The silence was worse this time around. Maybe they should have stuck to not talking about it. Or not talking at all. They could have rode the whole way to London in silence, or listening to the radio whenever it decided to come in.
"You fancied me?" James asked after a good five minutes or so. "You fancied me in secondary? While I'd asked you out?"
"Maybe." She said, feeling too much like a schoolgirl just then to be comfortable. She shouldn't be embarrassed. It wasn't like she was telling him that she currently fancied him. Then it would make sense for her to feel some kind of embarrassment. But no, she was telling him that more than five years ago she had fancied him. Ages ago really.
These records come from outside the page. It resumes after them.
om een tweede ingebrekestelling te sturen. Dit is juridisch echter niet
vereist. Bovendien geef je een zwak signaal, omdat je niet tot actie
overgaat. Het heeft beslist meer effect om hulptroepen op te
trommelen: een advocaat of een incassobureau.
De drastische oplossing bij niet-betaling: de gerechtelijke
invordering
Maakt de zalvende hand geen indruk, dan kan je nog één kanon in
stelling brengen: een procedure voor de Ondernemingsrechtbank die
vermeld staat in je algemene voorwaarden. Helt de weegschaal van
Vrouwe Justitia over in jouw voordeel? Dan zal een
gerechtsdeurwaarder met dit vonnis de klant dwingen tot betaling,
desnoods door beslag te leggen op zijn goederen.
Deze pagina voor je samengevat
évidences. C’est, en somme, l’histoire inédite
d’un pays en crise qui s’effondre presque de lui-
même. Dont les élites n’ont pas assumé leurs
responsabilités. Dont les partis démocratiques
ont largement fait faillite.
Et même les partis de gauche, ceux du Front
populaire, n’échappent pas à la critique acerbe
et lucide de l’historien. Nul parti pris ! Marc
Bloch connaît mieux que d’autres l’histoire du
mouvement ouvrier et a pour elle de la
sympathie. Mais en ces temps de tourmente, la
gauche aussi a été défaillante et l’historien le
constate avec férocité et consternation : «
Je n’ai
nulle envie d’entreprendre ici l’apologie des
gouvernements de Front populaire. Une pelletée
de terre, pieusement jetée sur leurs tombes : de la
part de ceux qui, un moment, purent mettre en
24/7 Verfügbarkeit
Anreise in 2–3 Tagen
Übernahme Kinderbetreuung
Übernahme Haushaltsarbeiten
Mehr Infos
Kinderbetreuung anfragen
"We fancied each other at the same time?" James asked for clarification again and Lily clicked her tongue.
"It seems like it."
And then James laughed. It was an honest to goodness laugh and despite herself, Lily found that she was smiling.
After a few moments, James stopped laughing and Lily let out a huff and ran her fingers over her face and up through her hair. It was hard to stop the thoughts of 'what if' from sprouting up as soon as the car was quiet.
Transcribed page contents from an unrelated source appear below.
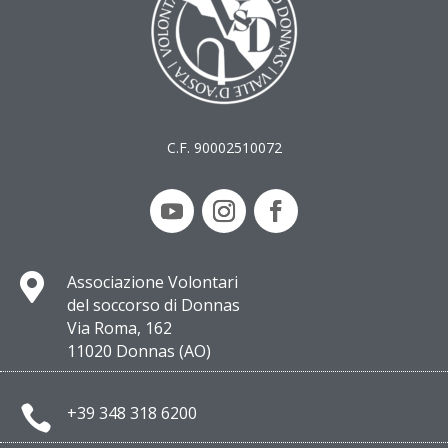
C.F. 90002510072

Associazione Volontari
del soccorso di Donnas
Via Roma, 162
11020 Donnas (AO)

+39 348 318 6200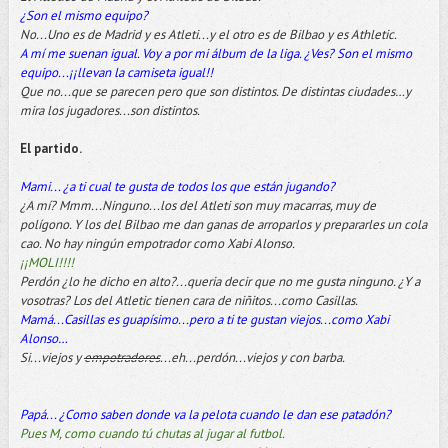
¿Son el mismo equipo?
No...Uno es de Madrid y es Atleti...y el otro es de Bilbao y es Athletic.
A mí me suenan igual. Voy a por mi álbum de la liga. ¿Ves? Son el mismo
equipo...¡¡llevan la camiseta igual!!
Que no...que se parecen pero que son distintos. De distintas ciudades…y
mira los jugadores...son distintos.
El partido.
Mami... ¿a ti cual te gusta de todos los que están jugando?
¿A mí? Mmm...Ninguno...los del Atleti son muy macarras, muy de
polígono. Y los del Bilbao me dan ganas de arroparlos y prepararles un cola
cao. No hay ningún empotrador como Xabi Alonso.
¡¡MOLI!!!!
Perdón ¿lo he dicho en alto?...queria decir que no me gusta ninguno. ¿Y a
vosotras? Los del Atletic tienen cara de niñitos...como Casillas.
Mamá...Casillas es guapísimo...pero a ti te gustan viejos...como Xabi
Alonso…
Si...viejos y
empotradores
...eh...perdón...viejos y con barba.
Papá... ¿Como saben donde va la pelota cuando le dan ese patadón?
Pues M, como cuando tú chutas al jugar al futbol.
He hadn't been joking when he'd asked her out, he'd really fancied her. She'd shot him down at the time, thinking that he'd been told that Lily had fancied him, but he'd asked her out because he had fancied her.
That concept was never not going to be completely ridiculous to her.
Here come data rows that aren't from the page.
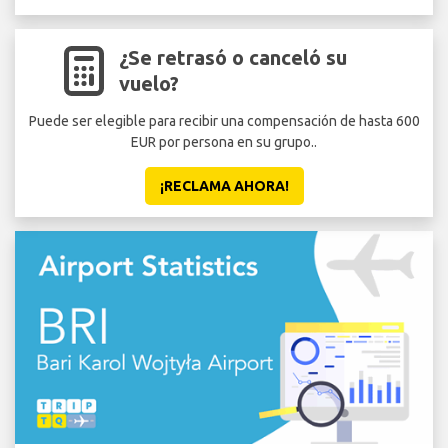
¿Se retrasó o canceló su
vuelo?
Puede ser elegible para recibir una compensación de hasta 600
EUR por persona en su grupo..
¡RECLAMA AHORA!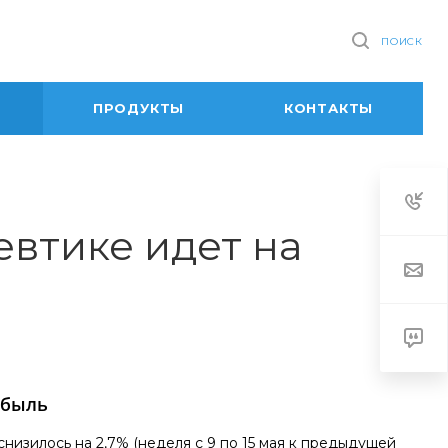
ПОИСК
ПРОДУКТЫ
КОНТАКТЫ
втике идет на
убыль
низилось на 2,7% (неделя с 9 по 15 мая к предыдущей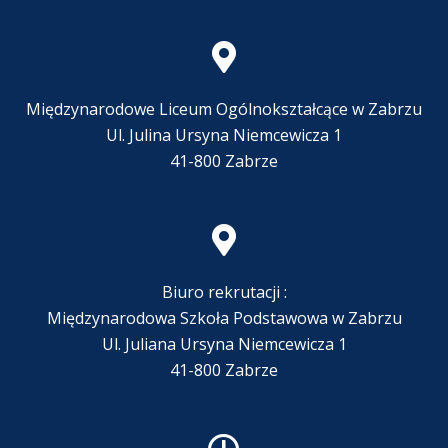
Międzynarodowe Liceum Ogólnokształcące w Zabrzu
Ul. Julina Ursyna Niemcewicza 1
41-800 Zabrze
Biuro rekrutacji :
Międzynarodowa Szkoła Podstawowa w Zabrzu
Ul. Juliana Ursyna Niemcewicza 1
41-800 Zabrze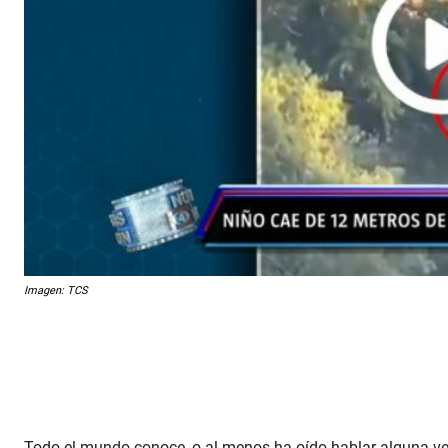
Imagen: TCS
Todo el mundo conoce, o al menos ha oído hablar alguna ve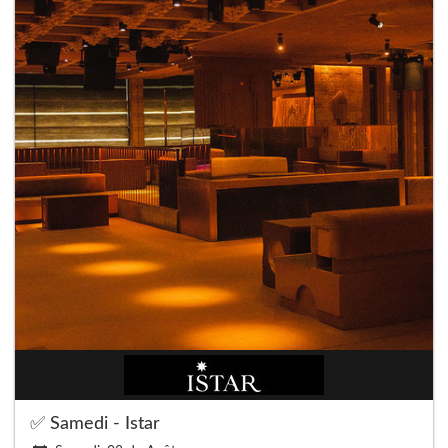
✅ Samedi - Istar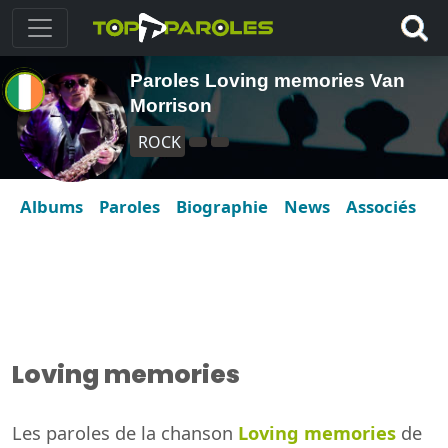
Paroles Loving memories Van
Morrison
ROCK
Albums
Paroles
Biographie
News
Associés
Loving memories
Les paroles de la chanson
Loving memories
de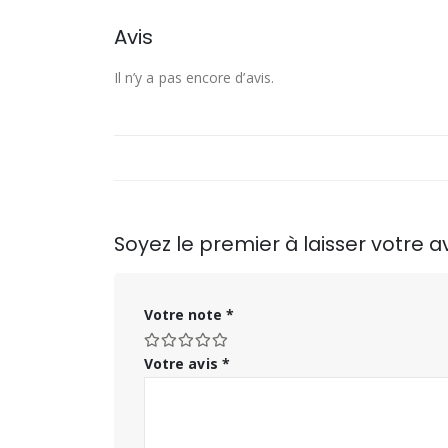
Avis
Il n’y a pas encore d’avis.
Soyez le premier à laisser votre 
Votre note
*
Votre avis
*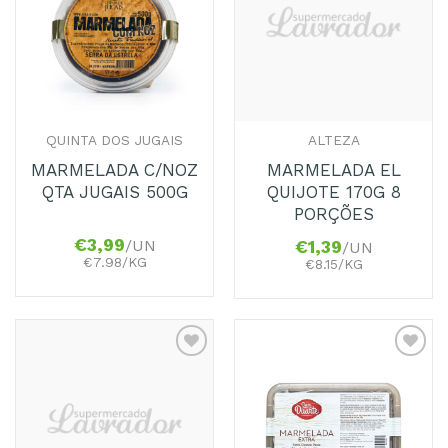
aos
aos
Favoritos
Favoritos
QUINTA DOS JUGAIS
ALTEZA
MARMELADA C/NOZ
MARMELADA EL
QTA JUGAIS 500G
QUIJOTE 170G 8
PORÇÕES
€
3,99
/UN
€
1,39
/UN
€7.98/KG
€8.15/KG
Adicionar
Adicionar
aos
aos
Favoritos
Favoritos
But she could have said yes. When he asked her out, she could have said 'yes' and then where would they be?
Perhaps thinking that they would be anywhere other than where they were now was as completely ridiculous as James fancying her was, but what if…
What if she'd said yes and it had worked out well? What if they were somehow still dating now? What if they'd gone to the same university and now they were just home visiting together?
She glanced over at him and wondered if he was having similar 'what if' thoughts, but then she shook her head and looked out the window. He'd said that he'd fancied her back then, but she still wasn't completely convinced. If he'd liked her, it was fleeting. It wasn't how she'd fancied him. It couldn't have been.
"You thinking the same thing I am?" James asked, one of his hands on the steering wheel and the other in his hair.
"Probably not." Lily said, tapping her front teeth together.
"Yeah, probably not." James agreed, reaching forward, and fiddling with the radio for a moment, until a slightly staticky station came in playing some popular love song about summer sun and cool blue waves. Lily let her fingers tap along to the familiar beat as she watched the cars race by on the other side of the motorway.
"Can I tell you what I'm thinking?" James asked after the song ended and the station went to commercial. Lily listened to a man try and sell her tires for a minute before she responded.
"What are you thinking about?" She looked over at him.
"I'm thinking that you and I could have dated in secondary if we'd been a little more honest with one another. If there'd been less confusion," His hand went through his hair again.
"Yeah," Lily nodded. "I guess so."
"Everything would have been different." He said, quietly now, and Lily glanced over at him again. He looked like he was about to be lost in thought again, and she was going to let him get lost, but she needed to know what he meant.
"What would be different?"
"Everything." His eyes cleared as he came back to the present and looked over at her, the greens and golds in his eyes shining particularly bright.
"Yes, you said that already." She couldn't help the small smile.
"Well I don't know how to be more specific than that." James shrugged.